Stored data entries
Start of Block
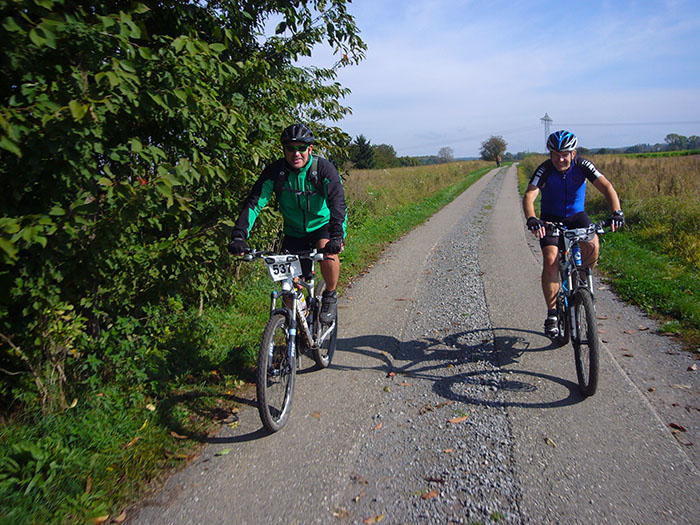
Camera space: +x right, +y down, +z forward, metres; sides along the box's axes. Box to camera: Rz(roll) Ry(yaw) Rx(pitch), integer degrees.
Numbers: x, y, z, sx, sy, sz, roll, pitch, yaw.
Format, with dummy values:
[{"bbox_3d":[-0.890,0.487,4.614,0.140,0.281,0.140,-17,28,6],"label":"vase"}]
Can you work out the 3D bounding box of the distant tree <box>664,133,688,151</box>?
[{"bbox_3d":[161.462,-59.219,280.000,11.500,9.600,11.500,4,12,29],"label":"distant tree"}]

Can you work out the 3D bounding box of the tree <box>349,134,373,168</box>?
End of Block
Exercise description
Render every line of the records above as a JSON list of strings, one string per line, skipping blank lines and leaving out the pictures.

Task result
[
  "Camera space: +x right, +y down, +z forward, metres; sides along the box's axes. Box to camera: Rz(roll) Ry(yaw) Rx(pitch), integer degrees.",
  "Numbers: x, y, z, sx, sy, sz, roll, pitch, yaw.",
  "Format, with dummy values:",
  "[{\"bbox_3d\":[-0.890,0.487,4.614,0.140,0.281,0.140,-17,28,6],\"label\":\"vase\"}]",
  "Can you work out the 3D bounding box of the distant tree <box>664,133,688,151</box>?",
  "[{\"bbox_3d\":[161.462,-59.219,280.000,11.500,9.600,11.500,4,12,29],\"label\":\"distant tree\"}]",
  "Can you work out the 3D bounding box of the tree <box>349,134,373,168</box>?"
]